LE BOURGET, France - Tens of thousands of French Muslims flocked to Le Bourget airport over the weekend to pray, shop — and vent their frustration over a new law banning girls from wearing Muslim headscarves to school.
With the ban set to take effect at the start of the next school year in September, the 21st annual gathering of Union of Islamic Organizations of France became a forum for denouncing the measure and raising money to help young Muslim women stay in school.
"We have to start collecting money for September," Fatma Ajimi, an 18-year-old who was wearing a black robe and head scarf, said Saturday.
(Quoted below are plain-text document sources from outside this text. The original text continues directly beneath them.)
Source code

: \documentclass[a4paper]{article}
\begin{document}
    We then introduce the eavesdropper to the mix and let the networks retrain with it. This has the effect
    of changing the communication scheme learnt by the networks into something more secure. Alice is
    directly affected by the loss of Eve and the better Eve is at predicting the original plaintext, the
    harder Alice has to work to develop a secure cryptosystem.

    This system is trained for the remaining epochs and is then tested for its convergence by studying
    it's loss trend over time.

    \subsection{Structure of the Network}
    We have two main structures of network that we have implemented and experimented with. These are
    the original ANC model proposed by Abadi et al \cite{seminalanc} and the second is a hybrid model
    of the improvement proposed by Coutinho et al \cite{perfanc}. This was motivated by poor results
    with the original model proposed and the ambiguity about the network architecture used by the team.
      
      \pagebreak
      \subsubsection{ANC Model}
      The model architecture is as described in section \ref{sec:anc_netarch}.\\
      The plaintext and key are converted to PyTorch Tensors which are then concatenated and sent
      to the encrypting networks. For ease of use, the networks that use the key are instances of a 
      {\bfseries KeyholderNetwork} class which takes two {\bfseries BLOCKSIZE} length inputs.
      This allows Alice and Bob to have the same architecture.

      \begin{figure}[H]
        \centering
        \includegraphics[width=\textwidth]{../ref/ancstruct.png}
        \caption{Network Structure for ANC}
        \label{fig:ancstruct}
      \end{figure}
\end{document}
The funds, she explained, would send girls to private schools where the ban wouldn't apply.
Behind her, at the entrance to the cavernous hangar at Le Bourget airport outside Paris where the conference was taking place, a sign read: "help our sisters excluded from high school."
Inside the hangar, vendors hawked everything from headscarves to books like "Youth, Islam and Sex." Islamic aid organizations appealed for support and schools offered Arabic lessons.
The headscarf ban was approved by the Senate in March and forbids the wearing of conspicuous religious symbols or apparel in public schools.
French authorities said the measure was needed to protect the country's secular character. Jewish skullcaps and prominently displayed Christian crosses are also banned under the law.
President Jacques Chirac and other officials said the measure was aimed at bringing Muslims into the mainstream and countering a rise in fundamentalism.
Speaker after speaker denounced it at the conference, which began Friday and ends Monday.
The union's president, Lhaj Thami Breze, said in his opening speech at the conference that the ban deprives Muslims of their rights and has left them feeling "injured," "stigmatized" and "under attack."
The union is an organization that brings together hundreds of smaller Islamic associations from around France, which is home to an estimated 5 million Muslims, the largest community in Western Europe.
While no exact attendance figures were immediately available for the conference, some 100,000 people attended last year, and organizers said they were expected similar numbers this year.
Breze said union officials were counseling girls who to wear "discreet" head coverings, like bandannas.
For some, however, such half-measures are not an acceptable alternative.
"I would have preferred going to school, but I made a choice. I quit," said Kenza Zohra, an 18-year-old who was wearing a black robe and headscarf.
She said she dropped out of school in February rather than stop wearing her headscarf as demanded by officials at her school.
"Unfortunately, we can do nothing," said her mother, Fatima. "We can call this a war of religion."